Supplied passage ::
════════
“Omnipresent surveillance”: Dystopian society in our global era, Part 1.

Sign at the March for Science 2017 in Washington, DC. This file is licensed under the Creative Commons Attribution-Share Alike 2.0 Generic license. Author: scattered1 from USA

by Anthony J. Marsella, PhD

Imposing Authoritarian Control, Domination, and Rule: Strategies, Methods, Techniques, Tactics 1

“Man is born free, but he is everywhere in chains.”
— Jean Jacques Rousseau (28 Jun 1712 – 2 Jul 1778), Social Contract, 1762

I. Authoritarian Control, Dominance, Rule: Course of Human History

Fictional accounts of compelling dystopian societies, including, Brave New World, 1984, The Handmaiden’s Tale, Fahrenheit 451, The Matrix, and scores of apocalyptic movies, are proving prescient.

Once confined to popular reading, entertainment, and college seminars, fictional accounts of dystopian societies have assumed a frightening reality as government, military, corporate, and private sectors impose oppressive surveillance strategies, methods, techniques, and tactics on citizens. These impositions are destroying the last semblances of legal and moral individual “privacy,” freedoms, civil rights, and USA Constitution First and Fourth Amendment rights, especially those guaranteed by the Bill of Rights. 2

Citizen fears for personal safety and security are encouraged and promoted by media collaborators with governments, military, and corporate beneficiaries of violence and war; a pervasive sense of peril, danger, and jeopardy is now normal. This sense of fear both sanctions and authorizes authoritarian national security sectors to impose egregious abuses of citizen rights and privileges with oppressive and punitive measures.
════════
[Entries from a data collection]
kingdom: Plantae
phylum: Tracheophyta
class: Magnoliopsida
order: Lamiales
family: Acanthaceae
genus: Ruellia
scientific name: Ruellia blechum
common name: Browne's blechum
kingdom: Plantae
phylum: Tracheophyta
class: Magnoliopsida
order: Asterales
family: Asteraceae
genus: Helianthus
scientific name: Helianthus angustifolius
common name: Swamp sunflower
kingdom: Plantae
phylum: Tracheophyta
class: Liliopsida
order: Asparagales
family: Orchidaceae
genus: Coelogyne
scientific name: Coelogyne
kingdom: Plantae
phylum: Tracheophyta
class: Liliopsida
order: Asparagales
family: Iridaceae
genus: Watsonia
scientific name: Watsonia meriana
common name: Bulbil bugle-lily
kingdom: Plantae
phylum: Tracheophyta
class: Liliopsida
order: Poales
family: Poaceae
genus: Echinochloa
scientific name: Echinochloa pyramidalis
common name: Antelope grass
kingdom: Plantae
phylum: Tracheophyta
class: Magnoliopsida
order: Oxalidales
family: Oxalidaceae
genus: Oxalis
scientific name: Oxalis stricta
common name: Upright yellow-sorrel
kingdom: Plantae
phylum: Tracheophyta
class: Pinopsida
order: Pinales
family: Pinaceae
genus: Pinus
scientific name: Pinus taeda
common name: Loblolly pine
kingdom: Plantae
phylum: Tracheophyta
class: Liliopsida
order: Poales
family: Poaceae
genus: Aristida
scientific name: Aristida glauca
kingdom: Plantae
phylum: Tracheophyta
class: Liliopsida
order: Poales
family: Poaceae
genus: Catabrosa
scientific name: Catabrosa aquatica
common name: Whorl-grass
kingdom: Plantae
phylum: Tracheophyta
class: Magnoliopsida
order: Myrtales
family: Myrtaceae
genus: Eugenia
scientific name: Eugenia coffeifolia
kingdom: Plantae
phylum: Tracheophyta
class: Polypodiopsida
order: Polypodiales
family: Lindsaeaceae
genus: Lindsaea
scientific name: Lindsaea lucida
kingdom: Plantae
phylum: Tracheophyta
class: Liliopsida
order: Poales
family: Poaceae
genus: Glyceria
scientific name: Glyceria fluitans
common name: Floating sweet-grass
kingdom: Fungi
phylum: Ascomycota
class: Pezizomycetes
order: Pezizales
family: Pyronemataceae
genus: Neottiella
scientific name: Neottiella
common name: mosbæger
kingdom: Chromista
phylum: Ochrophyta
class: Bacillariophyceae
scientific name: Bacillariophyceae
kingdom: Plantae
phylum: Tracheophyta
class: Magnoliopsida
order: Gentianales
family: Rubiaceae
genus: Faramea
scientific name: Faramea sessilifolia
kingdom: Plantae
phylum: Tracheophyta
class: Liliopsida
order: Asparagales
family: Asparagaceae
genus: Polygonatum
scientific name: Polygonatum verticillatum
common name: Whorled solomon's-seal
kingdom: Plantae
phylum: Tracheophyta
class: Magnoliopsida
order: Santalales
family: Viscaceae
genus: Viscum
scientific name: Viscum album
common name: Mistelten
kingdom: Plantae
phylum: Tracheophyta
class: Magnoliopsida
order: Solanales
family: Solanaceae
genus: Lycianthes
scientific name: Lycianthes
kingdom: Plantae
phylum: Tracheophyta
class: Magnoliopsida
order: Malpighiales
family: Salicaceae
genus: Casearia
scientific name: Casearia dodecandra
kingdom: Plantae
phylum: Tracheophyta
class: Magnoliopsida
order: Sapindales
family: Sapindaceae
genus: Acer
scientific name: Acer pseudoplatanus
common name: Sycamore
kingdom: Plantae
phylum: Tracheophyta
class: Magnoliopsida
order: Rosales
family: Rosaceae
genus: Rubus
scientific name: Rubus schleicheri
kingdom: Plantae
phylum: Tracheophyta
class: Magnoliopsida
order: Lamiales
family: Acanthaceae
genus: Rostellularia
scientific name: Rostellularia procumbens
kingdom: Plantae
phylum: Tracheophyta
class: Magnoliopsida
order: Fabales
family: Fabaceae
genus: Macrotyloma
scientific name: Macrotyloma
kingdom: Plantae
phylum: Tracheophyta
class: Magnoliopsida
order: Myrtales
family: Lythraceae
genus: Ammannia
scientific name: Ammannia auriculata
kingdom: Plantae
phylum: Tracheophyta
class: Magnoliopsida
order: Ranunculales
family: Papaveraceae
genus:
════════
What to work on ::
a - Reproduce the text of the surveillance essay starting at "Imposing Authoritarian Control, Domination, and" and ending at "are proving prescient.".
b - Please arrange the lines of the entries as a numbered list, starting at the line that contains "family: Solanaceae" and ending at the line that contains "order: Fabales", with blank lines omitted.

Responses for each task ::
a -
Imposing Authoritarian Control, Domination, and Rule: Strategies, Methods, Techniques, Tactics 1

“Man is born free, but he is everywhere in chains.”
— Jean Jacques Rousseau (28 Jun 1712 – 2 Jul 1778), Social Contract, 1762

I. Authoritarian Control, Dominance, Rule: Course of Human History

Fictional accounts of compelling dystopian societies, including, Brave New World, 1984, The Handmaiden’s Tale, Fahrenheit 451, The Matrix, and scores of apocalyptic movies, are proving prescient.

b -
1. family: Solanaceae
2. genus: Lycianthes
3. scientific name: Lycianthes
4. kingdom: Plantae
5. phylum: Tracheophyta
6. class: Magnoliopsida
7. order: Malpighiales
8. family: Salicaceae
9. genus: Casearia
10. scientific name: Casearia dodecandra
11. kingdom: Plantae
12. phylum: Tracheophyta
13. class: Magnoliopsida
14. order: Sapindales
15. family: Sapindaceae
16. genus: Acer
17. scientific name: Acer pseudoplatanus
18. common name: Sycamore
19. kingdom: Plantae
20. phylum: Tracheophyta
21. class: Magnoliopsida
22. order: Rosales
23. family: Rosaceae
24. genus: Rubus
25. scientific name: Rubus schleicheri
26. kingdom: Plantae
27. phylum: Tracheophyta
28. class: Magnoliopsida
29. order: Lamiales
30. family: Acanthaceae
31. genus: Rostellularia
32. scientific name: Rostellularia procumbens
33. kingdom: Plantae
34. phylum: Tracheophyta
35. class: Magnoliopsida
36. order: Fabales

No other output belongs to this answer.